Depuis le début de la crise, le gouvernement du Frente Amplio a conservé une position neutre ; il refuse de se positionner, que ce soit en faveur de Nicolas Maduro ou du président autoproclamé par intérim, Juan Guaido. Fin septembre, l’Uruguay a été le seul signataire du Traité interaméricain d’assistance réciproque à ne pas avoir voté une résolution contre le régime chaviste, ce qui avait provoqué l’indignation de la droite.

Après la Bolivie et le Venezuela, en octobre, c'est la révolte au Chili contre le président Sebastian Piñera qui a eu des répercussions sur l'Uruguay. Dans ce cas précis, c’est plutôt la gauche qui en a tiré profit.

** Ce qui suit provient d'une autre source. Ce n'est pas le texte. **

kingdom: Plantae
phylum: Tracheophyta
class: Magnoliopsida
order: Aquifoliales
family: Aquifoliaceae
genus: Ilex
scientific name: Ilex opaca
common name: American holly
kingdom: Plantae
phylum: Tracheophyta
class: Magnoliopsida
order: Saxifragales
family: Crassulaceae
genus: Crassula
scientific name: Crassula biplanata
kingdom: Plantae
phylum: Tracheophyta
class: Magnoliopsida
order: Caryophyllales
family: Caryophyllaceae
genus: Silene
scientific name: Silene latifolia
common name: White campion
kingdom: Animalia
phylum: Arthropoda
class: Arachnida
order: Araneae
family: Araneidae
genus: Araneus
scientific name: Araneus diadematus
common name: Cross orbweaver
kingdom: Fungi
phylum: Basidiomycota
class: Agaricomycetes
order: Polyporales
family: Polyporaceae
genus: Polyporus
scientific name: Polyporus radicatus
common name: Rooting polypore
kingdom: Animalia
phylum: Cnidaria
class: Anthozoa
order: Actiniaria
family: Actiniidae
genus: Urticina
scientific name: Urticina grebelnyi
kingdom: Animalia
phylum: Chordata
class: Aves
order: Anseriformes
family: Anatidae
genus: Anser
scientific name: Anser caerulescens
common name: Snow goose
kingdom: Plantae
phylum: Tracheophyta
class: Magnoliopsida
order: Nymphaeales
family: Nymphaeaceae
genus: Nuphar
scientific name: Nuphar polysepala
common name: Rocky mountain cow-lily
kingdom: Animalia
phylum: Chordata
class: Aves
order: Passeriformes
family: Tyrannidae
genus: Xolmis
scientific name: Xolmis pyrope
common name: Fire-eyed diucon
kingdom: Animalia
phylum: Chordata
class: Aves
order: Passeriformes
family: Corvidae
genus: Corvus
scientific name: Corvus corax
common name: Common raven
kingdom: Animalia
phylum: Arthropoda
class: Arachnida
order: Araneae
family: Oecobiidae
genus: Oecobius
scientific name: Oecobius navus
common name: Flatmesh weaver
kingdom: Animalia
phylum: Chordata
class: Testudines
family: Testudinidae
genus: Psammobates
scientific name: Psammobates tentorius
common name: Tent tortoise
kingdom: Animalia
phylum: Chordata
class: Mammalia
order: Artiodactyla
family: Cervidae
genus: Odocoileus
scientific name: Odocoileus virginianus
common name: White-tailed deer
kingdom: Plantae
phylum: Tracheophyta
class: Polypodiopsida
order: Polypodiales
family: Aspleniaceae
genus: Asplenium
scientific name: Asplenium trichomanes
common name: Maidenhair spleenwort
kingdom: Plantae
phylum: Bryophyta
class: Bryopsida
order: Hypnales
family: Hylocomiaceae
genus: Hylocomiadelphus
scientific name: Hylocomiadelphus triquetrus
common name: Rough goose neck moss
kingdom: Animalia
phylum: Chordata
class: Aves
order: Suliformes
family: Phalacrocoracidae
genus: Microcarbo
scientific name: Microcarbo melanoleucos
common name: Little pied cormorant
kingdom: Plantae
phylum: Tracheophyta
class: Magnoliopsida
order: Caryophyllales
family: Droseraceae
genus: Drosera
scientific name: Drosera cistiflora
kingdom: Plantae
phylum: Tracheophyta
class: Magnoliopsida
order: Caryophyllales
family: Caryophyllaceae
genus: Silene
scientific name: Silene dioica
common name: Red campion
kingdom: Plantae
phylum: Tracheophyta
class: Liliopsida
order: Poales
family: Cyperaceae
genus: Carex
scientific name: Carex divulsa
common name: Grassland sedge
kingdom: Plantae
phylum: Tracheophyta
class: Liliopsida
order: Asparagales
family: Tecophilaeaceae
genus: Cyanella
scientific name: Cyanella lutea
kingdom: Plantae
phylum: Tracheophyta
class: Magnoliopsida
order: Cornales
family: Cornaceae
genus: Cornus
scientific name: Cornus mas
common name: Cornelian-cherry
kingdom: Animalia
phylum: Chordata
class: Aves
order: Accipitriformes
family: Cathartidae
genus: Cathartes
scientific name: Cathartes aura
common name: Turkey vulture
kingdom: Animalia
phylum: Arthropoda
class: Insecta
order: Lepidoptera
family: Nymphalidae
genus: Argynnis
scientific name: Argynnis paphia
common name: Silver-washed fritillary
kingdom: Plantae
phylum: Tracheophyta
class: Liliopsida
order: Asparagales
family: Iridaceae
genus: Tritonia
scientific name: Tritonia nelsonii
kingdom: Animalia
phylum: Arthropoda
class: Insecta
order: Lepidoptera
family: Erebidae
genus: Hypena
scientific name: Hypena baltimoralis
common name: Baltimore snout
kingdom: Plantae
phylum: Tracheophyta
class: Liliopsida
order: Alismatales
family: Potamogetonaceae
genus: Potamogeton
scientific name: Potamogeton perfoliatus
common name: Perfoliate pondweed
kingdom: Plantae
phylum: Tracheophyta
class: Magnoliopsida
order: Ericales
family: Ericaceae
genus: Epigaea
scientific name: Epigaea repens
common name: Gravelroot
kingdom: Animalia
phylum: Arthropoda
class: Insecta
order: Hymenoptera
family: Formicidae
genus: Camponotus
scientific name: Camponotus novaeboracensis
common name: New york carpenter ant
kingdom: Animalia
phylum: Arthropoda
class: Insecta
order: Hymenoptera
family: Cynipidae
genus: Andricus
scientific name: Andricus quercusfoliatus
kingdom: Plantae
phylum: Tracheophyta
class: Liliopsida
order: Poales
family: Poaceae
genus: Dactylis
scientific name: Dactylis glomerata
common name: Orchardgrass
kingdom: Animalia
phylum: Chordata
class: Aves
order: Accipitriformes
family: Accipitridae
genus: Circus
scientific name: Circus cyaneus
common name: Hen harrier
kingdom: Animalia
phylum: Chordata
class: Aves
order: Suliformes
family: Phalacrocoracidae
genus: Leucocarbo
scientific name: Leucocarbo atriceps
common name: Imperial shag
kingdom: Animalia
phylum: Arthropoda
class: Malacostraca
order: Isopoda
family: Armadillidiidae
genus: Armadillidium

Luis Lacalle Pou et les figures de la droite citaient souvent le Chili comme un exemple à suivre pour l’Uruguay, en termes de développement social et économique.

Quand la contestation a éclaté avec son lot de violences, le Frente Amplio est monté au créneau sur le thème : « Est-ce que c’est vraiment ce que vous voulez pour l’Uruguay ? » De son côté, la droite ne savait plus vraiment sur quel pied danser.

Les conséquences d'une possible victoire de la droite

Même si l’Uruguay est un petit pays, sa situation préoccupe beaucoup dans la région. Le kirchneriste Alberto Fernandez, qui vient d’être élu président en Argentine, s’est affiché avec le candidat de la gauche, Daniel Martinez. L’ex-président brésilien Lula, grande figure de la gauche latino-américaine, a même déclaré peu après sa libération qu’il fallait « demander à Dieu que la gauche l’emporte en Uruguay ».

De fait, il est intéressant de constater qu’avec le départ d’Evo Morales, le Frente Amplio est le dernier représentant de la vague de la « nouvelle gauche latino-américaine » des années 2000, qui a inspiré le parti Podemos en Espagne par exemple.